To zresztą największy plus produkcji Niki Caro. Bo choć próżno tu szukać złamanych charakterów, desperackiej walki o przetrwanie, czy podbitych, wzniosłych emocji, rodem z "Pianisty" Polańskiego, reżyserka z niezwykłym wyczuciem i subtelnością podchodzi do trudnych tematów wojny. Zaznaczając je i umiejętnie akcentując, nie epatuje przemocą - pozwala raczej skupić się na sile ludzkiego charakteru i pokazać moc dobrej woli wobec drugiego człowieka.
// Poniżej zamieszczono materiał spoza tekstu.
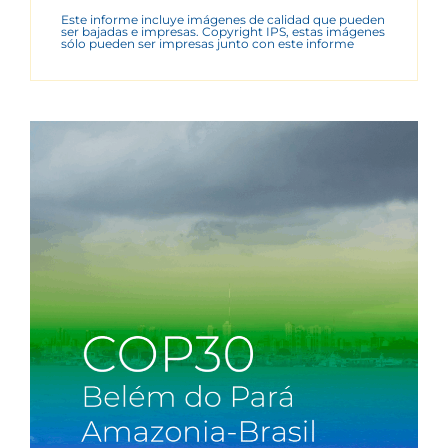
Este informe incluye imágenes de calidad que pueden
ser bajadas e impresas. Copyright IPS, estas imágenes
sólo pueden ser impresas junto con este informe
Znamienna dla określenia stylu prowadzenia opowieści jest w szczególności scena palenia getta. O tym, że coś się dzieje, dowiadujemy się, gdy w środku wiosny młody chłopak wyglądając przez okno, mówi: "Pada śnieg". Kiedy jednak matka wychodzi na zewnątrz, szybko orientuje się, że to nie śnieg, a popioły, unoszące się z rozszerzającego się pożaru. Ta subtelność w podejściu do tematu to kolejny plus “Azylu”.
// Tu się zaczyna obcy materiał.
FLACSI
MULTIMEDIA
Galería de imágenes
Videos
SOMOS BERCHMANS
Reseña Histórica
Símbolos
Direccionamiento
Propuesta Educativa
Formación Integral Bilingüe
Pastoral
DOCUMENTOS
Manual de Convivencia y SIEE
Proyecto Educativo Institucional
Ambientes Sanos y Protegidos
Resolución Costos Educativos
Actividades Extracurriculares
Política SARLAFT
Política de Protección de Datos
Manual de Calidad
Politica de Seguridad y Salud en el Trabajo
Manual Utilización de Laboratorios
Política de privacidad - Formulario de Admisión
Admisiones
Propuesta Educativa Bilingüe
Być może w filmie brakuje nieco pogłębionej psychologicznej głębi, jednak reżyserka w dość ciekawy sposób portretuje poruszany przez siebie problem. W takim formacie film sprawdzi się świetnie jako wstęp do dyskusji na temat Warszawy podczas II Wojny Światowej, Powstania Warszawskiego, czy rozmowy o ważnych figurach historycznych tamtego okresu. Pod tym względem jest to też film, na który spokojnie mogą wybrać się klasy szkoły podstawowej (w co chyba celuje też dystrybutor, wypuszczając do kin także wersję z dubbingiem).